The total variance between actual expenses and the original budget is an increase of $7.927 million (1%), but comprises variances between expense categories:

  • employee benefits were $11.246 million higher than original budget due to redundancy payments made or provided for at balance date;
  • supplier expenses were $59.610 million lower than original budget mainly as a result of the adoption of AASB 16 ($40.243 million). Additionally, other expense items were lower than budget as a result of COVID-19 restrictions; and
  • depreciation and amortisation expenses were $47.179 million higher than original budget primarily due to the recognition of right-of-use assets and associated depreciation in compliance with AASB 16 ($46.826 million).

Income

Income is $9.781 million (2%) higher than original budget. The increase is due to:

  • an increase of $9.376 million in appropriation funding as a result of new Government decisions;
  • an increase in other revenue of $4.369 million relating to rental income which was unknown at the time of budget preparation; and
  • revenue from the sale of services was $3.880 million less than budget. This budget is dependent on requests and activities undertaken by external parties which was less than anticipated, in part as a result of COVID-19 restrictions.

Assets

Total assets are $650.366 million higher (141%) than original budget. Financial assets are $38.538 million higher than budget, in part due to the difference between the actual and budgeted opening balances. The largest variance is within appropriation receivable which includes undrawn appropriation as a result of reduced expenditure relating to COVID-19 restrictions. These funds form part of the receivables balance and will be available in 2020–21.

Non-financial assets are $611.828 million higher than original budget mainly as a result of the implementation of AASB 16 and the capitalisation of right-of-use assets for office space, equipment and motor vehicles ($605.757 million).

Liabilities

Total liabilities are $631.025 million higher (554%) than original budget. The increase is attributed to:

  • the recognition of lease liabilities on implementation of AASB 16 ($618.532 million); and
  • an increase of $14.824 million in employee provisions primarily due to the decrease in the Government bond rate which is a component of the discount rate used to estimate the provisionʼs net present value. A reduction in uptake of leave during the COVID-19 restrictions also contributed to the higher than expected final actual balance.
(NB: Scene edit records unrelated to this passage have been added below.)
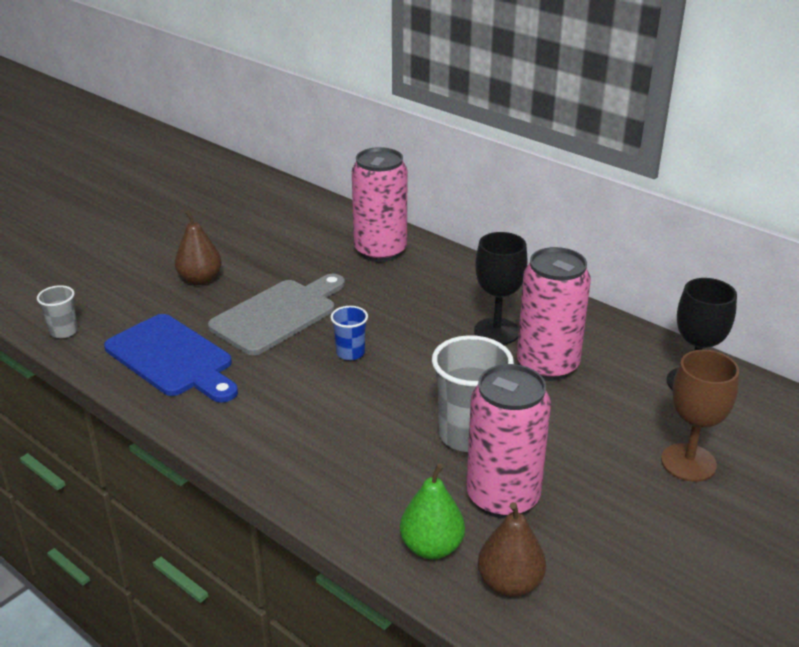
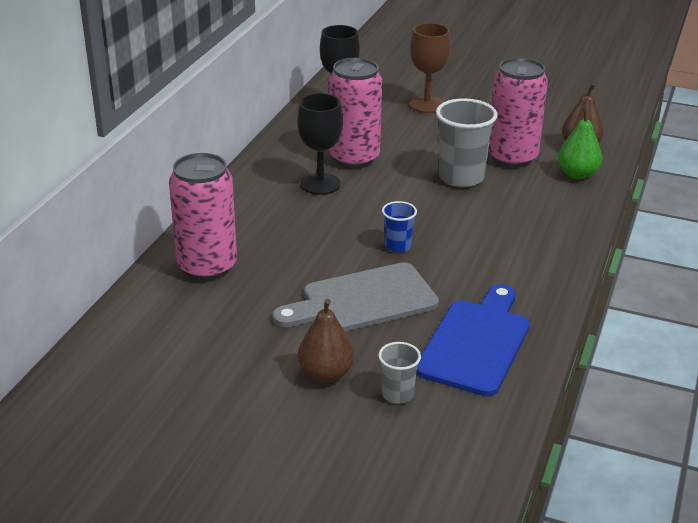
camera: 110 degrees left, 0 degrees up
grey cup [37,285,78,338] -> grey cup moved to [378,342,421,404]
grey cutting board [208,274,345,355] -> grey cutting board turned 45 degrees counterclockwise [272,262,439,331]

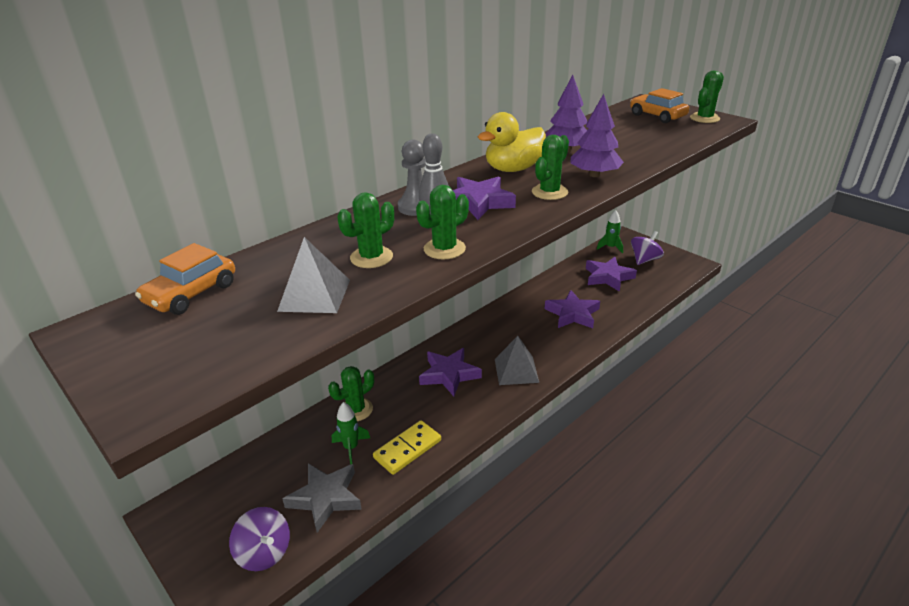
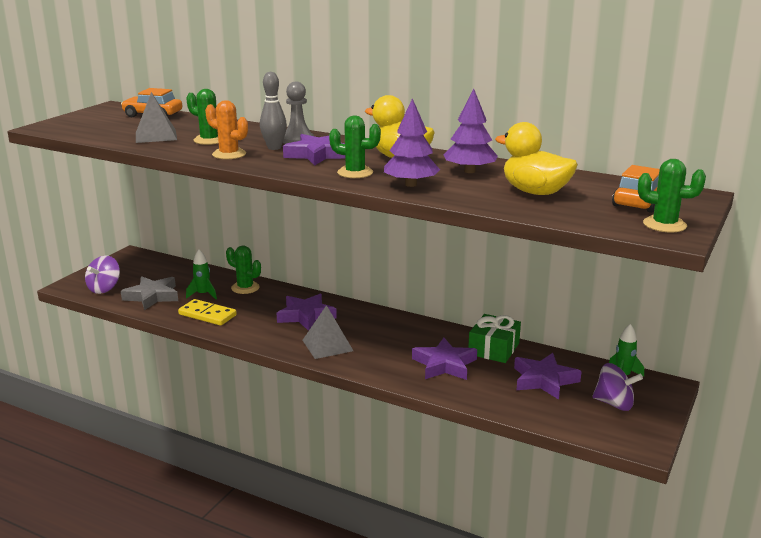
camera: 70 degrees right, 10 degrees down
green cactus [416,185,469,259] -> orange cactus [205,100,248,159]
none -> green gift [468,314,521,363]
none -> yellow duck [495,122,578,195]

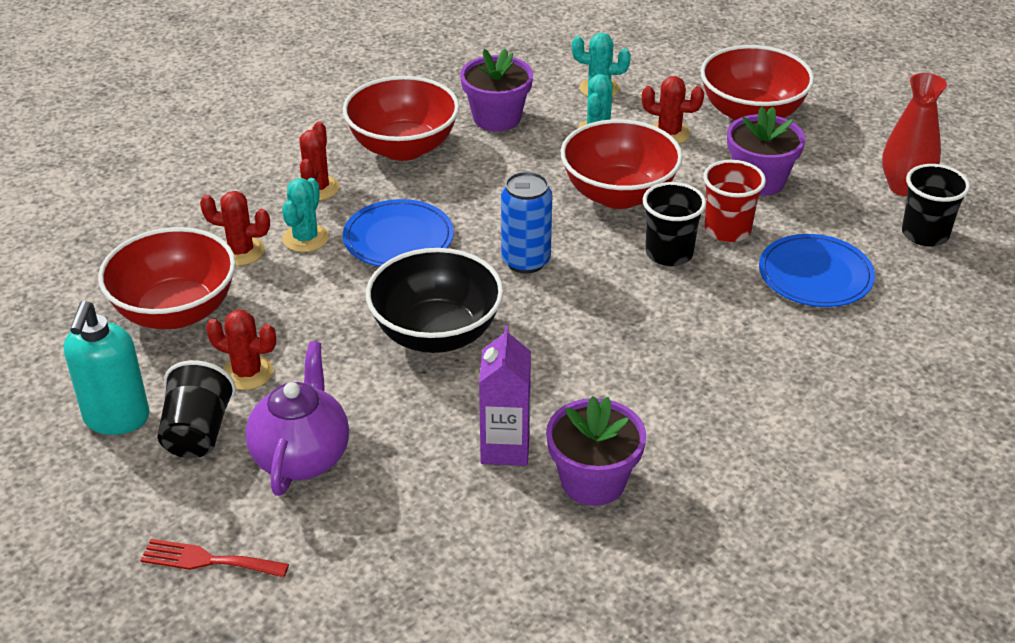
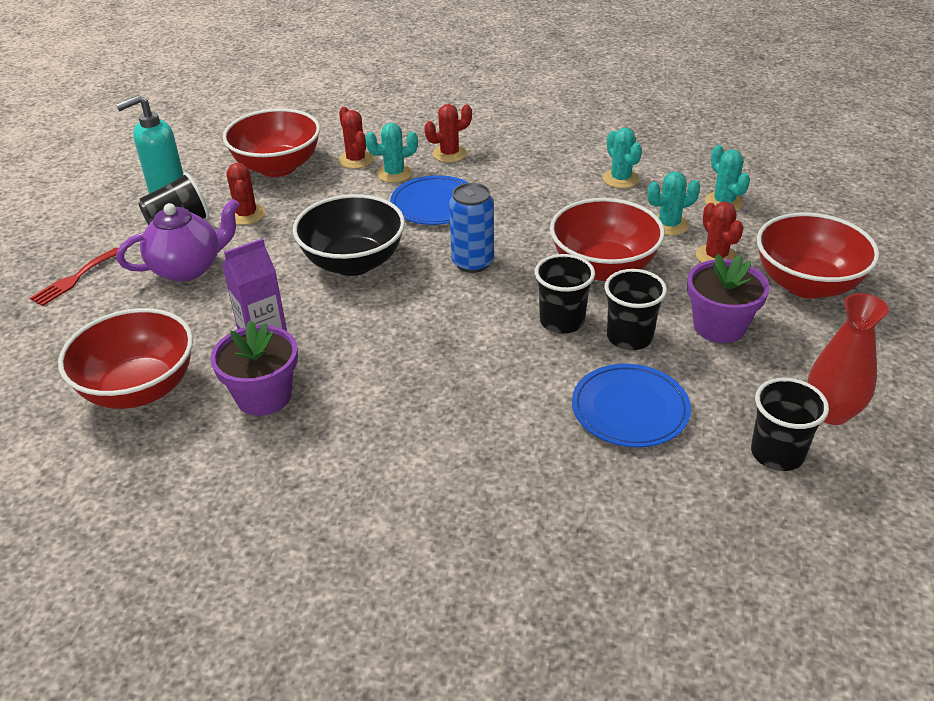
camera: 55 degrees right, 0 degrees up
red fork [140,539,289,578] -> red fork turned 120 degrees counterclockwise [30,247,119,306]
red bowl [343,76,459,161] -> red bowl moved to [58,308,193,409]
purple flower pot [460,48,533,131] -> turquoise cactus [603,128,642,188]
red cup [703,160,766,242] -> black cup [604,269,667,350]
Statement of changes in equity

Total equity is over budget by $19.341 million. The increase primarily relates to the revaluation of non-financial assets which resulted in a $20.516 million increase to the fair value of non-financial assets. The remaining increase relates to equity injections as a result of new Government decisions

Statement of cash flows

The amounts reported in the statement of cash flows are interrelated with figures disclosed in the statement of comprehensive income and statement of financial position. Consequently, cash flow variances are attributable to the relevant variance explanations provided above.